Prompt:
Starting at the first line of the records below, transcribe each line exactly, ending with the line that contains "cannot let her children be motherless for my".

[[ Source data open ]]

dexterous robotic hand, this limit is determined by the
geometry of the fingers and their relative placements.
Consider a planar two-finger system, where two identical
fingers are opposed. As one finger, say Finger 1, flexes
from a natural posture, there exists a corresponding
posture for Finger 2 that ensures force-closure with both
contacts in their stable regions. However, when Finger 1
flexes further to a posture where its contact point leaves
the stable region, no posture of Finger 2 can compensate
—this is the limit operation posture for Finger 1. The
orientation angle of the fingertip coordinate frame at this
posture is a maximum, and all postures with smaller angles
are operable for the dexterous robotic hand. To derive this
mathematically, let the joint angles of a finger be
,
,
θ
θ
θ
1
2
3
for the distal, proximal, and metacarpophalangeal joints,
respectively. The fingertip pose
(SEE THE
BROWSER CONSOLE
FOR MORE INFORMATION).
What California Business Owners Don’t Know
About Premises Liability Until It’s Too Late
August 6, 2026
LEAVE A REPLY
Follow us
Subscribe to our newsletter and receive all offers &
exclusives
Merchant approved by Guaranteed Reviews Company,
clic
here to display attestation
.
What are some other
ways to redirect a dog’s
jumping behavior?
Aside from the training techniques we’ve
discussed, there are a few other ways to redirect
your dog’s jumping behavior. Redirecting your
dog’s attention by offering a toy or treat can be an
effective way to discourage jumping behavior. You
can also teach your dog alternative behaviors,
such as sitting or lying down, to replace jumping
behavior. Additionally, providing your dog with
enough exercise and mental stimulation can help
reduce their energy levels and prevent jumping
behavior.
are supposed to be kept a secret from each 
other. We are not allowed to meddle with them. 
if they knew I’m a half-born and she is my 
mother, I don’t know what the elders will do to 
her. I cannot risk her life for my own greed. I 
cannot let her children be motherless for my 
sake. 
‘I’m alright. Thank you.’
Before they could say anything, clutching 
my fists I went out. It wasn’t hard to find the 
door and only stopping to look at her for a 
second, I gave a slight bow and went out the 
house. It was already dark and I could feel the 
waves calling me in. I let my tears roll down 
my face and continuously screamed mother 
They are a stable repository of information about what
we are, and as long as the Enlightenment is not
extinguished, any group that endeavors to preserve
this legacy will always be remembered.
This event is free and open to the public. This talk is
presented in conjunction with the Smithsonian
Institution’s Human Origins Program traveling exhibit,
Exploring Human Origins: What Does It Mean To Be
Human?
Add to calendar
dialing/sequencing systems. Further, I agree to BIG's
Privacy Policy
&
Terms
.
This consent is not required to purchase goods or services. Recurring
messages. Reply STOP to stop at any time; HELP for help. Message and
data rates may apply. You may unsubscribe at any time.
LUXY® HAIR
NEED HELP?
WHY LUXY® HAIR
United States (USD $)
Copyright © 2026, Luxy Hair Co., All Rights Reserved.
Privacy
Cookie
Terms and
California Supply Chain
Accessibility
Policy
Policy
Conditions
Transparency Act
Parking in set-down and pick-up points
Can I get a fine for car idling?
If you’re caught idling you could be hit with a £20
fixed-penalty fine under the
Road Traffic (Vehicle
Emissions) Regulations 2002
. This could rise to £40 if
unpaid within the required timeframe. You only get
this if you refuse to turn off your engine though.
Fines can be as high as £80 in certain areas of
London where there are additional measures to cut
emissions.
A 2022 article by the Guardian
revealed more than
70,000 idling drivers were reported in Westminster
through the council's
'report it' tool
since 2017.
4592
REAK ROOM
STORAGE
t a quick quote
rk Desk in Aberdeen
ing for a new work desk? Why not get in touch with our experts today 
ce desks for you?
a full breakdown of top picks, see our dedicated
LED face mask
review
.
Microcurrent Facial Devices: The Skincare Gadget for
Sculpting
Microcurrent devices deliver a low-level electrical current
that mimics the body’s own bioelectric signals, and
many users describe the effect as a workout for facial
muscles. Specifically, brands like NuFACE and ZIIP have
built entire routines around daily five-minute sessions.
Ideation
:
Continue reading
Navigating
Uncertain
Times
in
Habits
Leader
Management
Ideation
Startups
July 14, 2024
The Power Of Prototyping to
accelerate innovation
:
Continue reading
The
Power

[[ Source data closed ]]

Problem solution:
dexterous robotic hand, this limit is determined by the
geometry of the fingers and their relative placements.
Consider a planar two-finger system, where two identical
fingers are opposed. As one finger, say Finger 1, flexes
from a natural posture, there exists a corresponding
posture for Finger 2 that ensures force-closure with both
contacts in their stable regions. However, when Finger 1
flexes further to a posture where its contact point leaves
the stable region, no posture of Finger 2 can compensate
—this is the limit operation posture for Finger 1. The
orientation angle of the fingertip coordinate frame at this
posture is a maximum, and all postures with smaller angles
are operable for the dexterous robotic hand. To derive this
mathematically, let the joint angles of a finger be
,
,
θ
θ
θ
1
2
3
for the distal, proximal, and metacarpophalangeal joints,
respectively. The fingertip pose
(SEE THE
BROWSER CONSOLE
FOR MORE INFORMATION).
What California Business Owners Don’t Know
About Premises Liability Until It’s Too Late
August 6, 2026
LEAVE A REPLY
Follow us
Subscribe to our newsletter and receive all offers &
exclusives
Merchant approved by Guaranteed Reviews Company,
clic
here to display attestation
.
What are some other
ways to redirect a dog’s
jumping behavior?
Aside from the training techniques we’ve
discussed, there are a few other ways to redirect
your dog’s jumping behavior. Redirecting your
dog’s attention by offering a toy or treat can be an
effective way to discourage jumping behavior. You
can also teach your dog alternative behaviors,
such as sitting or lying down, to replace jumping
behavior. Additionally, providing your dog with
enough exercise and mental stimulation can help
reduce their energy levels and prevent jumping
behavior.
are supposed to be kept a secret from each 
other. We are not allowed to meddle with them. 
if they knew I’m a half-born and she is my 
mother, I don’t know what the elders will do to 
her. I cannot risk her life for my own greed. I 
cannot let her children be motherless for my 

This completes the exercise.